Dual-responsive multilayer beads with zero leakage and controlled release triggered by near-infrared light

Abstract

Multilayer beads made from biomacromolecules are useful for encapsulating, protecting, and delivering active ingredients such as drugs, dyes, and proteins. However, their encapsulated cargos are allowed to diffuse slowly out into the surrounding solvent during storage. This study describes a “smart” multilayer bead that can achieve zero leakage for encapsulated materials during storage and controlled release after triggered by near-infrared (NIR) light. The innermost layer of the multilayer bead containing Fe3O4 magnetic nanoparticles is prepared based on the thermal-responsive sol-gel transition of agar, which offers magnetic responsiveness to the bead. The middle layer of the bead embedding gold nanorods (Au NRs) is produced by the ionic crosslinking between alginate and terbium ions. Moreover, encapsulated materials (drugs, dyes, and agrochemicals) are loaded in the middle layer. The outermost layer of the bead, a paraffin-wax shell, is formed at 75 ℃ through the phase transition of paraffin wax. Because of the protection of the paraffin-wax shell, the encapsulated materials present zero leakage when the multilayer bead is placed in aqueous solutions for at least six weeks.
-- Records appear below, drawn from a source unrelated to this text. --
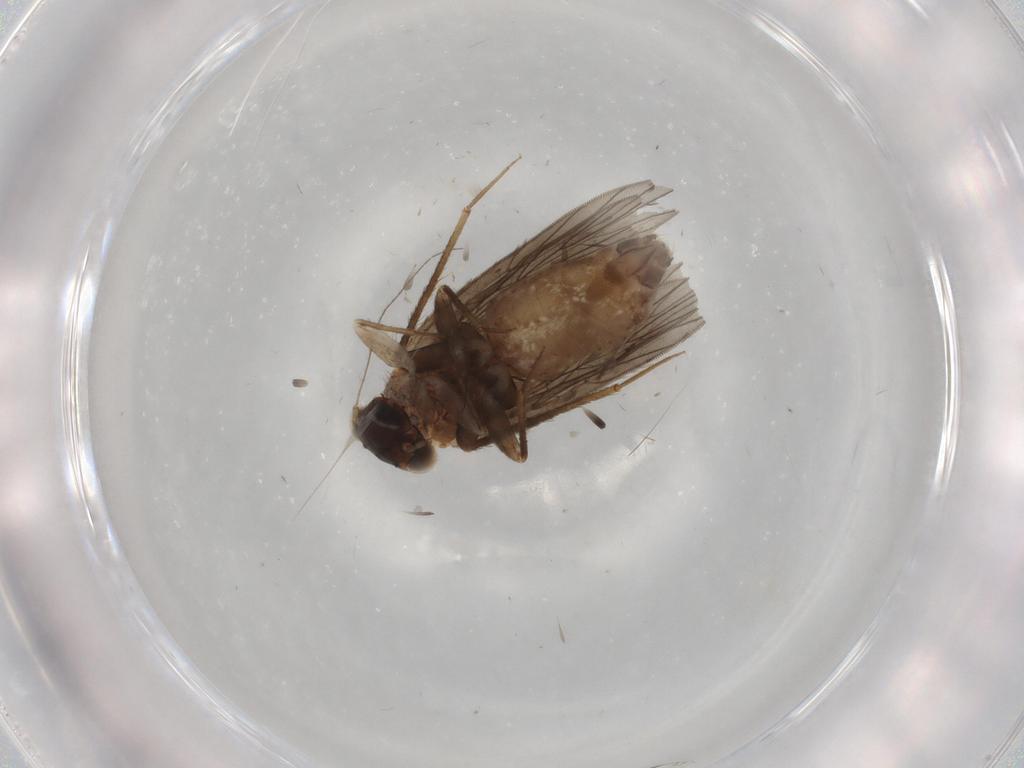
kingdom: Animalia
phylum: Arthropoda
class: Insecta
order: Psocodea
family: Lepidopsocidae
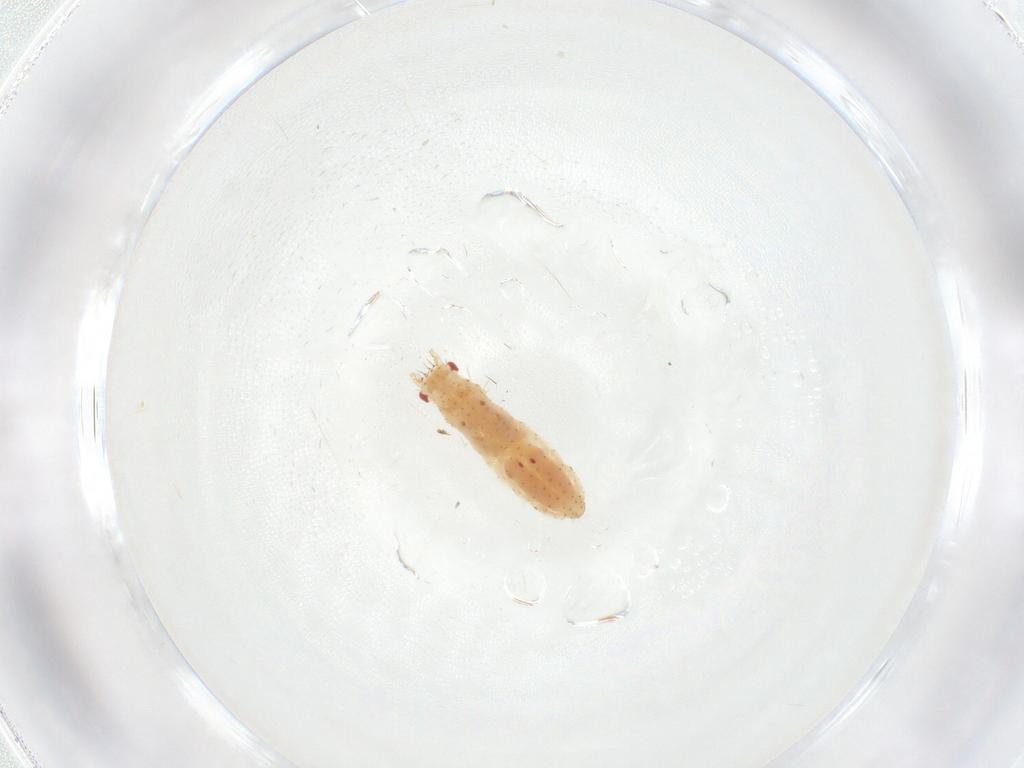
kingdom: Animalia
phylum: Arthropoda
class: Insecta
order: Hemiptera
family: Aphididae
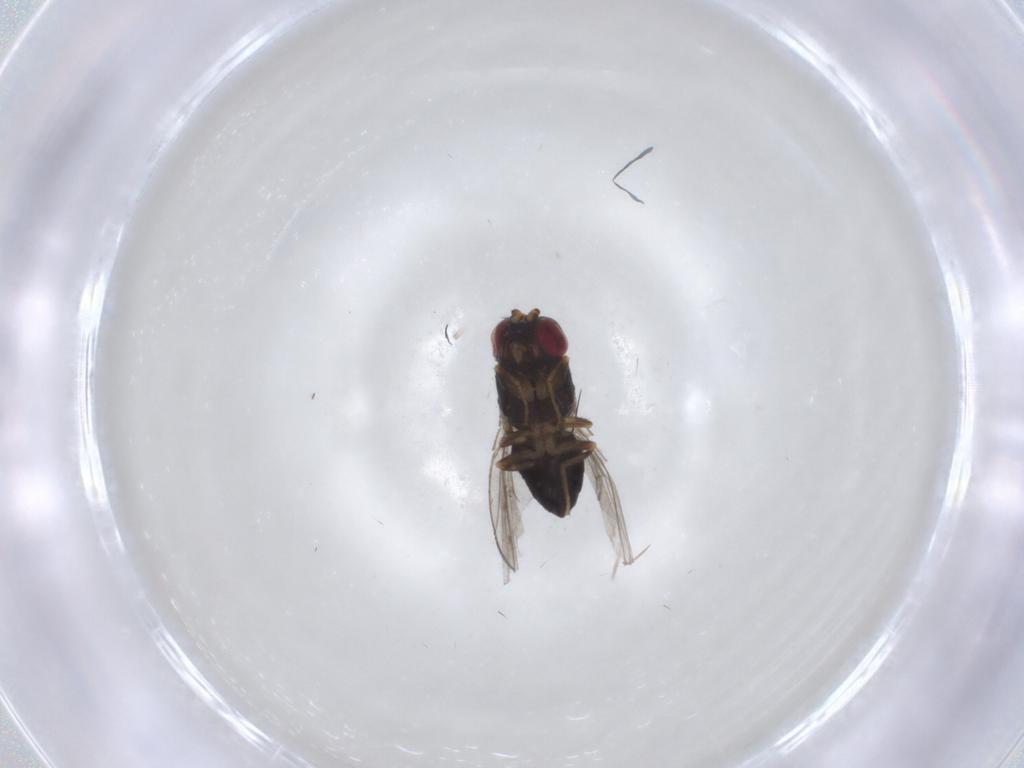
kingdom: Animalia
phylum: Arthropoda
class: Insecta
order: Diptera
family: Ephydridae
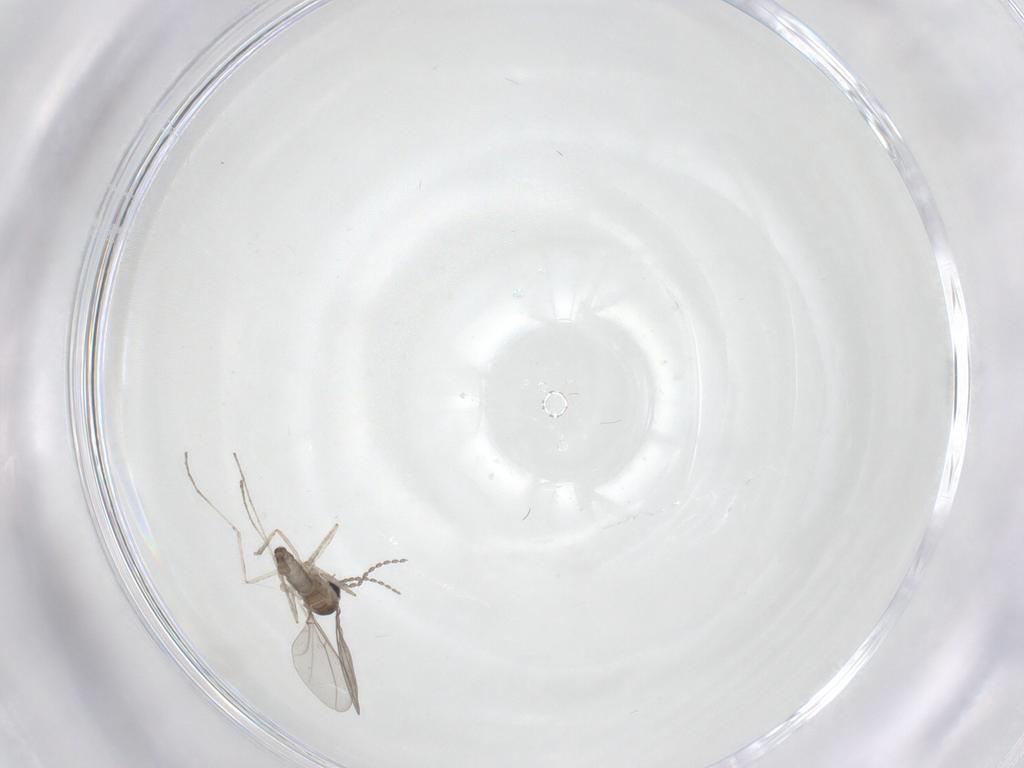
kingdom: Animalia
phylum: Arthropoda
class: Insecta
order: Diptera
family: Cecidomyiidae
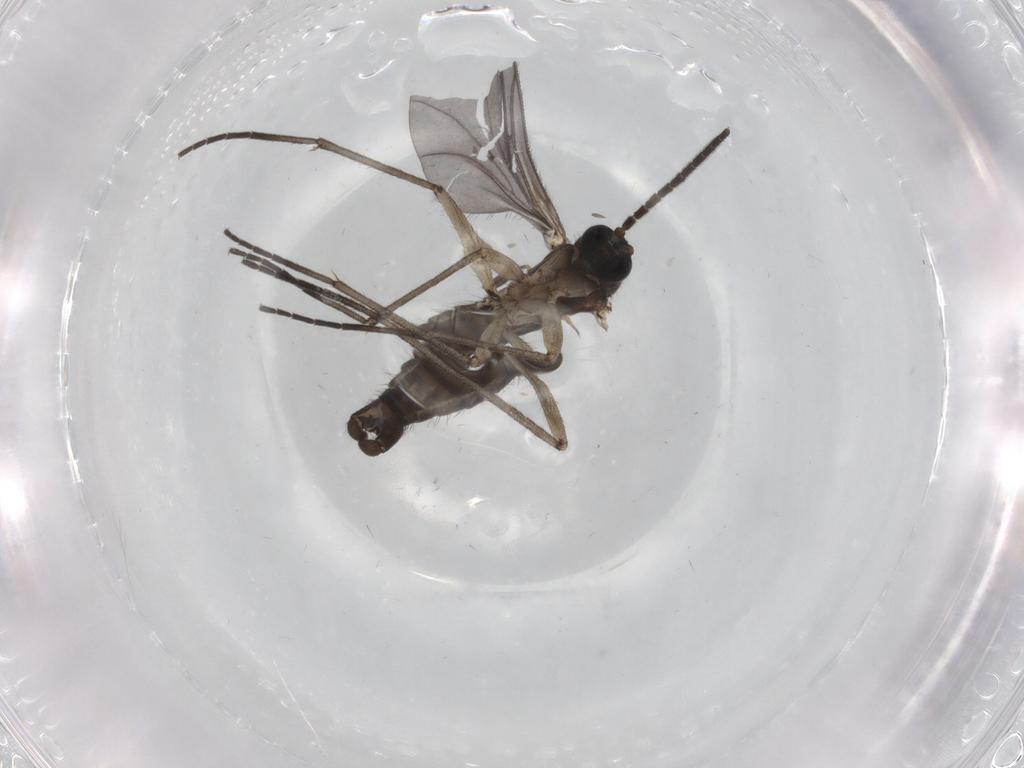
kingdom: Animalia
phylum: Arthropoda
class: Insecta
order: Diptera
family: Sciaridae
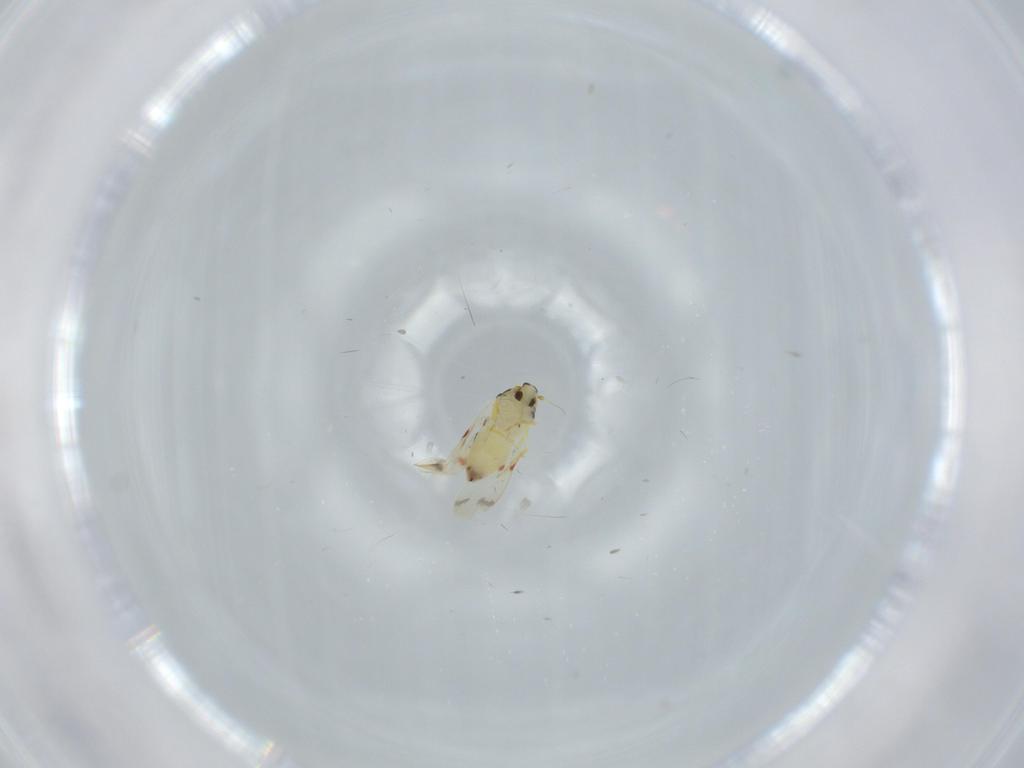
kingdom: Animalia
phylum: Arthropoda
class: Insecta
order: Hemiptera
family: Aleyrodidae
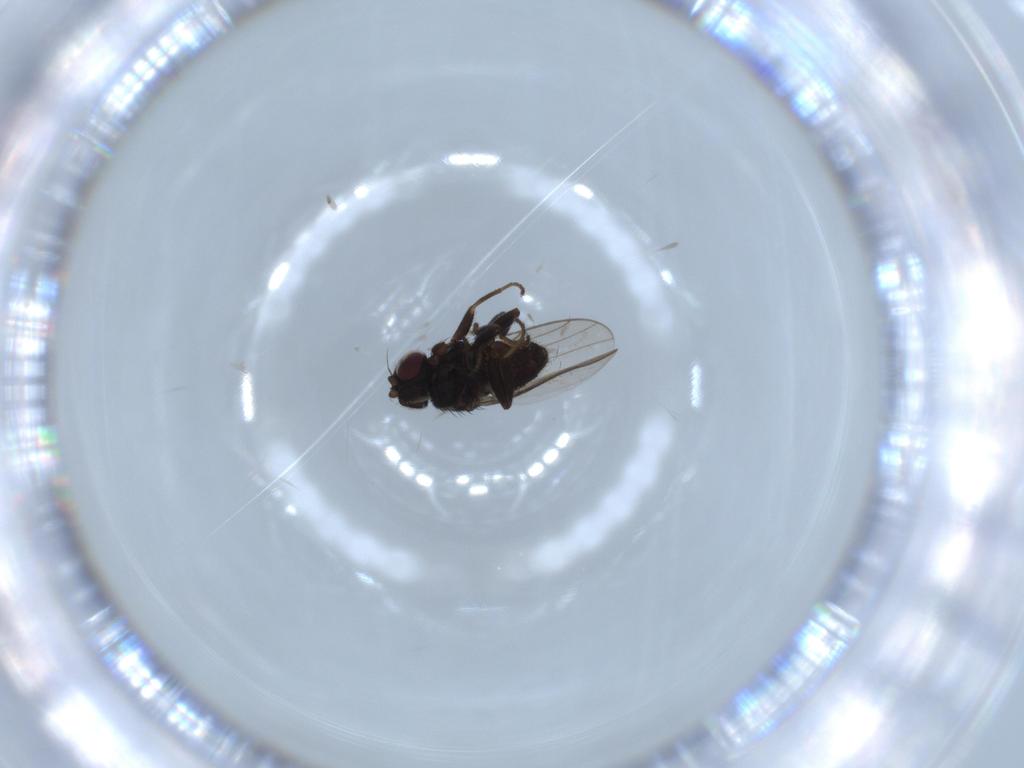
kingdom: Animalia
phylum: Arthropoda
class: Insecta
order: Diptera
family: Chloropidae
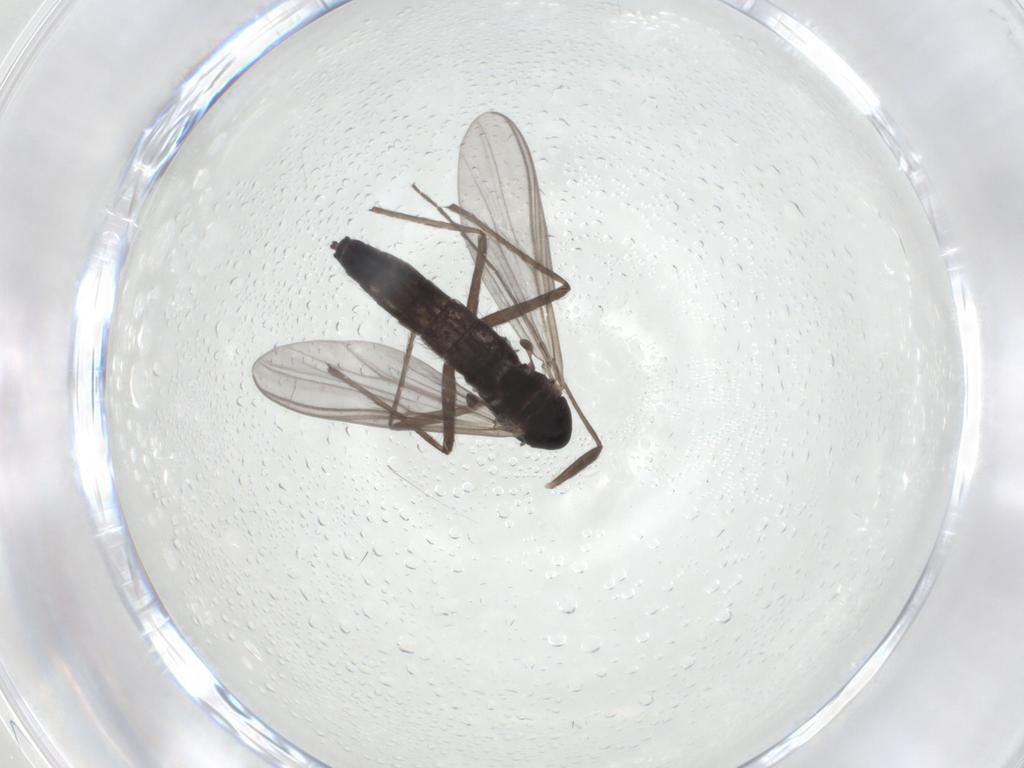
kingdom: Animalia
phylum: Arthropoda
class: Insecta
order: Diptera
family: Chironomidae
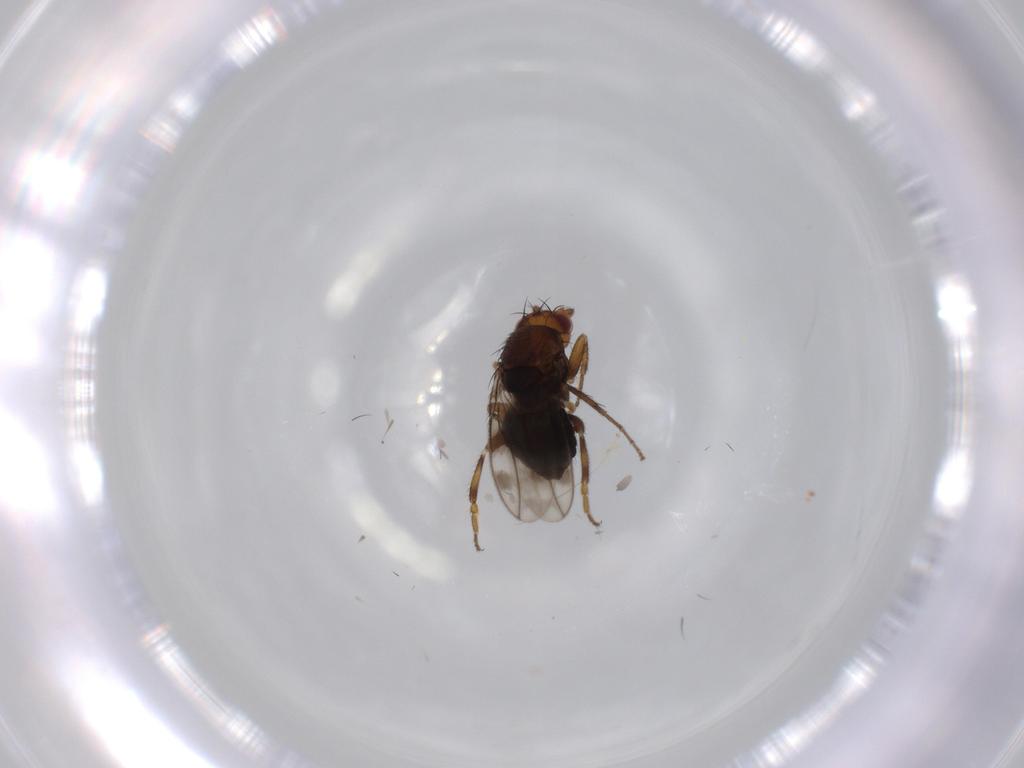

Under the irradiation of 808 nm NIR light for 1 min, the multilayer bead is heated up to 50 ℃ by the photothermal effect of Au NRs in the middle layer, which triggers the melting of the paraffin-wax shell. Then, the controlled release of the encapsulated materials can be achieved by the rest of the bead. Furthermore, the bead can be recycled after the release due to its magnetic responsiveness. Consequently, the multilayer bead is a novel, green and economical candidate for diverse applications, especially for the encapsulation and controlled release of hydrophilic materials in bio-related applications.